| ASSIGNMENT |
Wherever a line in the data holds the word "front", pull that line out.

++++ DATA TO EXAMINE

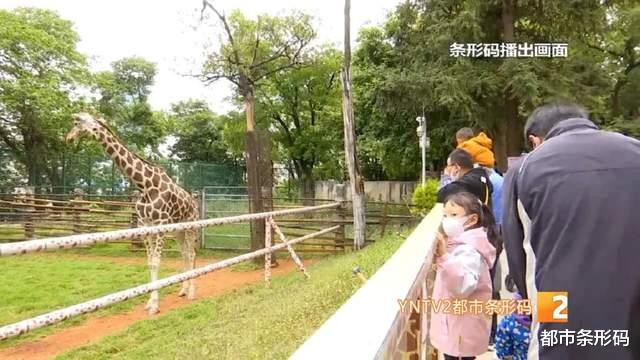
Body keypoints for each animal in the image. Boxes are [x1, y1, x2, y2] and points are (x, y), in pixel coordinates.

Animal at [66, 112, 199, 316]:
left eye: (76, 123)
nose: (68, 138)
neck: (144, 185)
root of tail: (194, 202)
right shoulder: (145, 225)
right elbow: (150, 262)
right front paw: (150, 303)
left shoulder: (160, 224)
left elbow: (156, 262)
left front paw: (155, 305)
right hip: (178, 230)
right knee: (184, 254)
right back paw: (183, 290)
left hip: (190, 226)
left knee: (191, 254)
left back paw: (191, 292)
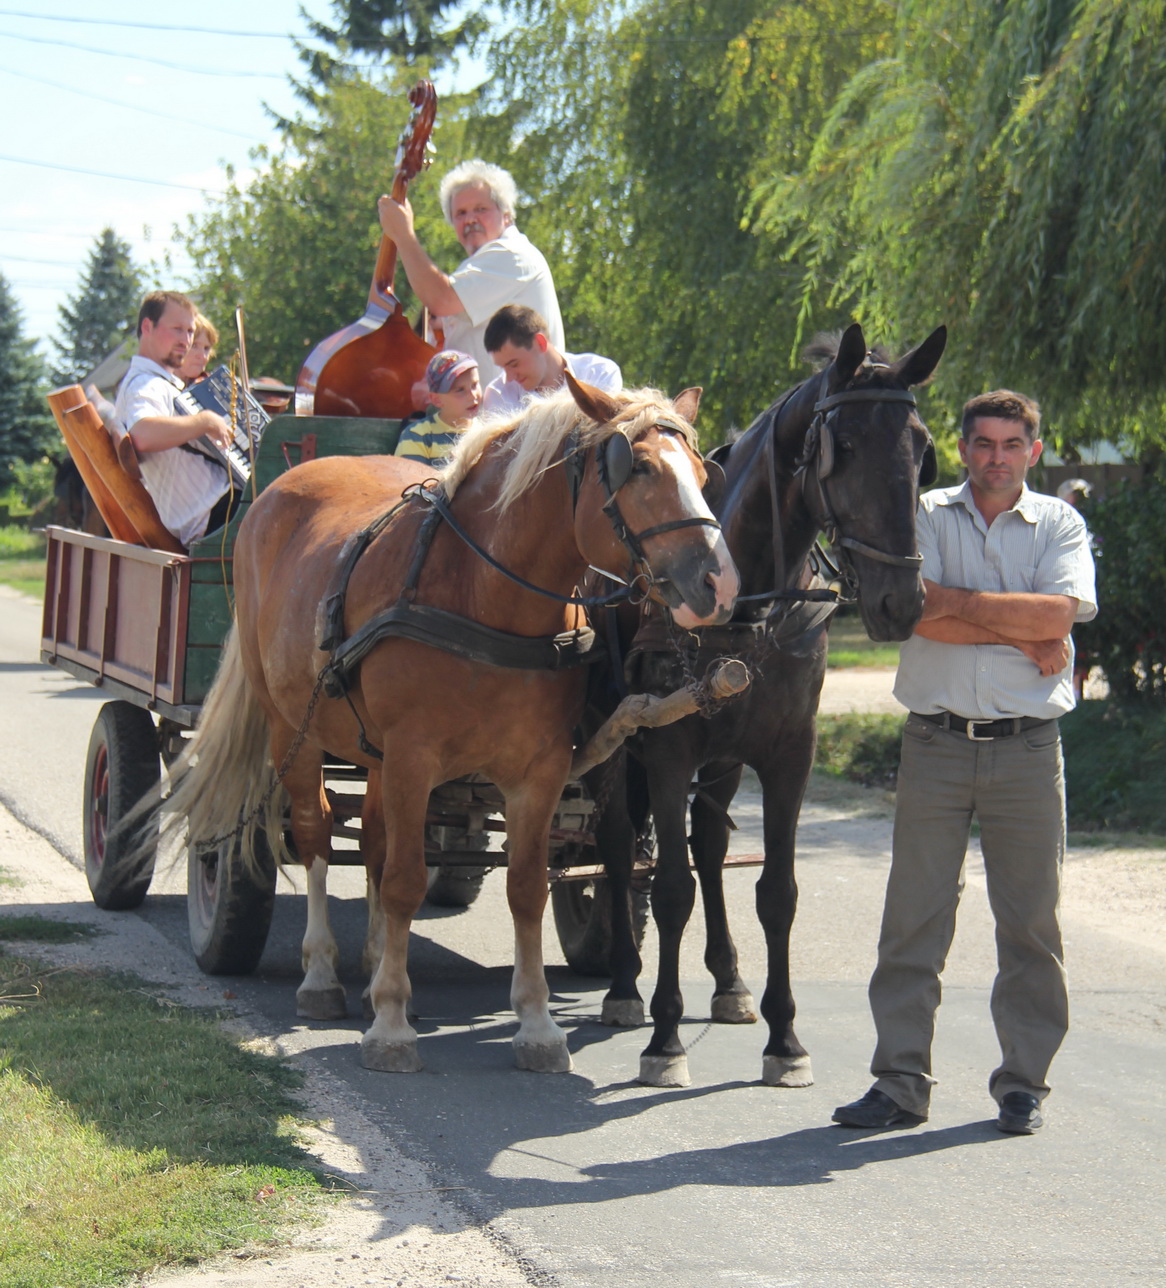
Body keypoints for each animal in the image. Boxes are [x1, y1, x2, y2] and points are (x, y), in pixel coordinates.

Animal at [159, 375, 740, 1074]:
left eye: (704, 473)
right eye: (642, 467)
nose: (720, 585)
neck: (484, 595)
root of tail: (279, 489)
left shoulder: (539, 770)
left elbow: (523, 886)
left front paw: (537, 1025)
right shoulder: (414, 757)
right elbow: (407, 880)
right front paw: (390, 1023)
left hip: (373, 753)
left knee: (375, 841)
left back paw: (375, 963)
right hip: (289, 731)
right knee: (319, 834)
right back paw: (323, 975)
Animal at [588, 322, 947, 1088]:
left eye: (922, 449)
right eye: (845, 448)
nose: (901, 603)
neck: (745, 602)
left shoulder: (788, 754)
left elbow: (776, 892)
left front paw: (785, 1039)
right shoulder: (668, 750)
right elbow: (670, 889)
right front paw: (665, 1038)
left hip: (724, 759)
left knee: (711, 844)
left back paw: (727, 981)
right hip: (615, 745)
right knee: (618, 845)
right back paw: (625, 986)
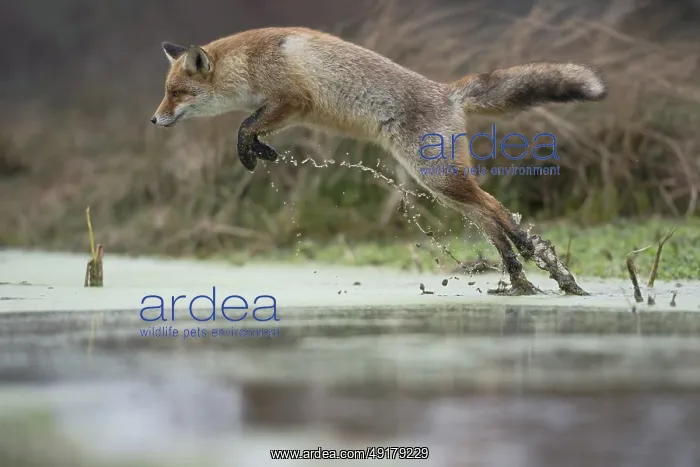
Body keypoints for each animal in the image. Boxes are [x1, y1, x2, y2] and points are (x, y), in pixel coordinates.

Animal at [151, 27, 607, 296]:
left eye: (176, 93)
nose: (154, 120)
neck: (249, 61)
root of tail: (446, 92)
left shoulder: (293, 100)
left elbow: (244, 126)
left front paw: (249, 151)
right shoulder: (288, 111)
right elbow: (252, 126)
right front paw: (259, 151)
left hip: (439, 178)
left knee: (497, 211)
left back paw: (537, 261)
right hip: (440, 185)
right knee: (491, 221)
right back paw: (524, 277)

++++++++

| WRITTEN REPLY |
right front paw: (150, 303)
left front paw: (155, 305)
left front paw: (537, 1025)
right front paw: (390, 1023)
left front paw: (785, 1039)
right front paw: (665, 1038)
left front paw: (249, 151)
right front paw: (259, 151)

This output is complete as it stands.